(Provided data begins)

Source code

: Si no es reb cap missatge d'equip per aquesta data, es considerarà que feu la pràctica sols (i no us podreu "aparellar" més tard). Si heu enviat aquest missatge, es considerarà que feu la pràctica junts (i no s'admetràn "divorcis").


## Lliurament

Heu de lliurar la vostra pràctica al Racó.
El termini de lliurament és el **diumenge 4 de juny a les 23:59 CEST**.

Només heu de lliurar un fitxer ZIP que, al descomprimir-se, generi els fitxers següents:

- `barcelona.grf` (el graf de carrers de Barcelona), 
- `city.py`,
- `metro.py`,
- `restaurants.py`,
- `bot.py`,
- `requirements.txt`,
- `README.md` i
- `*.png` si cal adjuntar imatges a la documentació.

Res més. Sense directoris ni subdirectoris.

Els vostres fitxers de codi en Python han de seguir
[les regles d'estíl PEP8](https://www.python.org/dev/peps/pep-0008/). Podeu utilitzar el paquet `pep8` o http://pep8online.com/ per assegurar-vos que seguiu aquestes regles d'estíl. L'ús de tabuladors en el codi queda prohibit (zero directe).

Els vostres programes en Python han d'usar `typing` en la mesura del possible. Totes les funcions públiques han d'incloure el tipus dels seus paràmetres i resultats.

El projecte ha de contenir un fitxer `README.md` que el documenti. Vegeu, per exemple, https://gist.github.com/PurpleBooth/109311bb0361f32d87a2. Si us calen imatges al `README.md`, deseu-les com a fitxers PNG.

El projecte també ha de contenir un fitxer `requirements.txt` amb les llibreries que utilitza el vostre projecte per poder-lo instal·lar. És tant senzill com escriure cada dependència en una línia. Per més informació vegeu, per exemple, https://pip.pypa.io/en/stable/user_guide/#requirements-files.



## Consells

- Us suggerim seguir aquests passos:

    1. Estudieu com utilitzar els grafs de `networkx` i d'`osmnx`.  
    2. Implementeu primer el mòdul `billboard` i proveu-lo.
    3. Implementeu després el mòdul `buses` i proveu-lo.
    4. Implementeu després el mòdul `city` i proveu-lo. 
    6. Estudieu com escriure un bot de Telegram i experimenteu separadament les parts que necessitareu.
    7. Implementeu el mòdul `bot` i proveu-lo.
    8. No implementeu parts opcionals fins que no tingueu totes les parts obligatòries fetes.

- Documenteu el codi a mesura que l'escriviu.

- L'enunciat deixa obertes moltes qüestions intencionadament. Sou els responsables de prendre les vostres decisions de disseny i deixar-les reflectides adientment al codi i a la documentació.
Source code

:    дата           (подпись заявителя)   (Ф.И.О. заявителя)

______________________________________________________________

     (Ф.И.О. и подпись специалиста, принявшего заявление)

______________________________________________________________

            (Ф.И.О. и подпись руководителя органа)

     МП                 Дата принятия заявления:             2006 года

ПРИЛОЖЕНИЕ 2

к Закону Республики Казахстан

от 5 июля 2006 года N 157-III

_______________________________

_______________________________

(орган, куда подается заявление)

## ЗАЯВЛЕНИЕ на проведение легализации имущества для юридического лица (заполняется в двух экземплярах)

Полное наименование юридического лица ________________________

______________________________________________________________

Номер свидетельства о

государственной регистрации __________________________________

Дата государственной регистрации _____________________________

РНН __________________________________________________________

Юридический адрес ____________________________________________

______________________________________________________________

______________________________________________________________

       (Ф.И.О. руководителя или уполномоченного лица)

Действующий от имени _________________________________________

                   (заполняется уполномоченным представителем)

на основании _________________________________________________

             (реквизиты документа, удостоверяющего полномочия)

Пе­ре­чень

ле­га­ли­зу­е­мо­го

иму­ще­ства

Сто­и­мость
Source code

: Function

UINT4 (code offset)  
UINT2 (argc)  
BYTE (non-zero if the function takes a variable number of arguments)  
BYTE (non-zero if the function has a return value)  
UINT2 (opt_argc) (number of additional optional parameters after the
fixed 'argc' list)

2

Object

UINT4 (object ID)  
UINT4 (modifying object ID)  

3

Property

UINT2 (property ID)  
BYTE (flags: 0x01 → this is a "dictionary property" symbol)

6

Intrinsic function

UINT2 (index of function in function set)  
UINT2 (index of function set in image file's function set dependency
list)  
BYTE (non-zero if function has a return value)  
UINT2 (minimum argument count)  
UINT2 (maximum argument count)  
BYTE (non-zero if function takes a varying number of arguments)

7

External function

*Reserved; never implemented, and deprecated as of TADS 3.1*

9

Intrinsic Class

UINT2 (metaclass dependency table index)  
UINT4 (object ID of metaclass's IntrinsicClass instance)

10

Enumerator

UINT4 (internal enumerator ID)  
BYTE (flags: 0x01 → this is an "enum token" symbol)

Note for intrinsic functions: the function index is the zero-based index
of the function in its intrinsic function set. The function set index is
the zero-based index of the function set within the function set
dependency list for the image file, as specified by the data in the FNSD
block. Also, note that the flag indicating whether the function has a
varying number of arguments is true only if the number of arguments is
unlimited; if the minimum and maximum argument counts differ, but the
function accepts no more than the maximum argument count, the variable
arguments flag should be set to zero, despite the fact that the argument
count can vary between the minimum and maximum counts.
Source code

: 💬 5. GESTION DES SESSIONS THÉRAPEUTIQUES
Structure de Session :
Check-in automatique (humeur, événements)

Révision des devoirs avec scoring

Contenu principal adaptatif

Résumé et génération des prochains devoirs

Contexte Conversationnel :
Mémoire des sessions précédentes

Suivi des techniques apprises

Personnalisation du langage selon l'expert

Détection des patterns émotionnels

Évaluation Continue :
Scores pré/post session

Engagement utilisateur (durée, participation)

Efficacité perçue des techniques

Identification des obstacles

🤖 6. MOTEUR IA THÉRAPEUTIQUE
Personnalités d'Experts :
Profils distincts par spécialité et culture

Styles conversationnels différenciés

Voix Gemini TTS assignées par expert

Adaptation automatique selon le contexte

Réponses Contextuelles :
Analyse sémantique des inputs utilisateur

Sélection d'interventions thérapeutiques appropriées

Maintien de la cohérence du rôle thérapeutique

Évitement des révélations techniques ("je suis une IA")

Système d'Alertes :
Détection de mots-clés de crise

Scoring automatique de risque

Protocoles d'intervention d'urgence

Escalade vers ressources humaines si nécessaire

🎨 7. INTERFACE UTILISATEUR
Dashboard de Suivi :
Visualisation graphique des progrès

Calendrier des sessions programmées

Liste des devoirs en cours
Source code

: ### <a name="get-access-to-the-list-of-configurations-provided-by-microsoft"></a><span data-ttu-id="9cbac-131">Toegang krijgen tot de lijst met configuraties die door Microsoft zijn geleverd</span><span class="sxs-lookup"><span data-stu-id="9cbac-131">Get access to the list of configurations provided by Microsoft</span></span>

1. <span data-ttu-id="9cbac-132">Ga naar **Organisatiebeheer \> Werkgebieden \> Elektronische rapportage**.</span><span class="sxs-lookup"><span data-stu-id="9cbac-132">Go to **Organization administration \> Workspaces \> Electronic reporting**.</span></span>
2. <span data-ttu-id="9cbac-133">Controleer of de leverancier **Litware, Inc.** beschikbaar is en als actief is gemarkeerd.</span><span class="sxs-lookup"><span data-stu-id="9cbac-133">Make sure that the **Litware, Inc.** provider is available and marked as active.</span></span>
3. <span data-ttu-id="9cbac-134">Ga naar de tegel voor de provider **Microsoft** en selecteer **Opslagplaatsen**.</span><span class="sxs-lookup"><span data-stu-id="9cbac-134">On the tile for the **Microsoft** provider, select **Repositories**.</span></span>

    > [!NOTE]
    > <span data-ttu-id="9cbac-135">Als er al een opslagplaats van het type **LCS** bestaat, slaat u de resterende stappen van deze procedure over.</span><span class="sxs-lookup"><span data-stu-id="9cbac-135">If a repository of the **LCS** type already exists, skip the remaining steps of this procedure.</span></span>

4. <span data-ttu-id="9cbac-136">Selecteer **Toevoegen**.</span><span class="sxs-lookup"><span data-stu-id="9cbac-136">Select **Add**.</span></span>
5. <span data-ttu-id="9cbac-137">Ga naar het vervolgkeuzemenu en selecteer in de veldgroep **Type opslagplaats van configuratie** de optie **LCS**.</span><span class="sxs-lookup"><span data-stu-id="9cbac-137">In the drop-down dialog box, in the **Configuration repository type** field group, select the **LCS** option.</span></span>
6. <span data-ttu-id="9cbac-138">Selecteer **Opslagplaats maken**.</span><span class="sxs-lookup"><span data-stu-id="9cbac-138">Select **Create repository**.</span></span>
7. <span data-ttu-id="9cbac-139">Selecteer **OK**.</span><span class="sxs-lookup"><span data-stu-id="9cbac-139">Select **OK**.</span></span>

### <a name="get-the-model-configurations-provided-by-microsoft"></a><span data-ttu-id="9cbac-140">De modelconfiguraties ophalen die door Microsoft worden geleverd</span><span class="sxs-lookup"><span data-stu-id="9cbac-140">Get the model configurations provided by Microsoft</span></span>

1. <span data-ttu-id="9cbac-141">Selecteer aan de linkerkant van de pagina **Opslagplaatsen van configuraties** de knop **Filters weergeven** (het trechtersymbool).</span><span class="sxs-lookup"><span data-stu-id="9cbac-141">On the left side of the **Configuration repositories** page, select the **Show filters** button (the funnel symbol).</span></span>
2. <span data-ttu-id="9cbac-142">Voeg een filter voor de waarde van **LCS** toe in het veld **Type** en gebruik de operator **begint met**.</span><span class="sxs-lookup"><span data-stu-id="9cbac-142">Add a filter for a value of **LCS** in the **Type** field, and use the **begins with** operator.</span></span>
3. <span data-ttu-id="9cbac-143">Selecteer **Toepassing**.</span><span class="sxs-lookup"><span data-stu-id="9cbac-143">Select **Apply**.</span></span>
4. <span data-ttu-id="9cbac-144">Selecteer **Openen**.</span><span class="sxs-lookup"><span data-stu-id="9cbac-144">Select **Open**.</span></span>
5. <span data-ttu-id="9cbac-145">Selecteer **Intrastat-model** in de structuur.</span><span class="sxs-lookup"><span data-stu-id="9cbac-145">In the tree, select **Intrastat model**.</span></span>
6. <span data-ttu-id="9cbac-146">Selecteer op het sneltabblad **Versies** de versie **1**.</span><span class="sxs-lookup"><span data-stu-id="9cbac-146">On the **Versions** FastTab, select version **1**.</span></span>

(Provided data ends)

▶ Instructions to follow: Using only the entries above, output the line with "of TADS 3.1*", the line with "function accepts no", and all lines between them, exactly as they stand.

▶ Reply:
*Reserved; never implemented, and deprecated as of TADS 3.1*

9

Intrinsic Class

UINT2 (metaclass dependency table index)  
UINT4 (object ID of metaclass's IntrinsicClass instance)

10

Enumerator

UINT4 (internal enumerator ID)  
BYTE (flags: 0x01 → this is an "enum token" symbol)

Note for intrinsic functions: the function index is the zero-based index
of the function in its intrinsic function set. The function set index is
the zero-based index of the function set within the function set
dependency list for the image file, as specified by the data in the FNSD
block. Also, note that the flag indicating whether the function has a
varying number of arguments is true only if the number of arguments is
unlimited; if the minimum and maximum argument counts differ, but the
function accepts no more than the maximum argument count, the variable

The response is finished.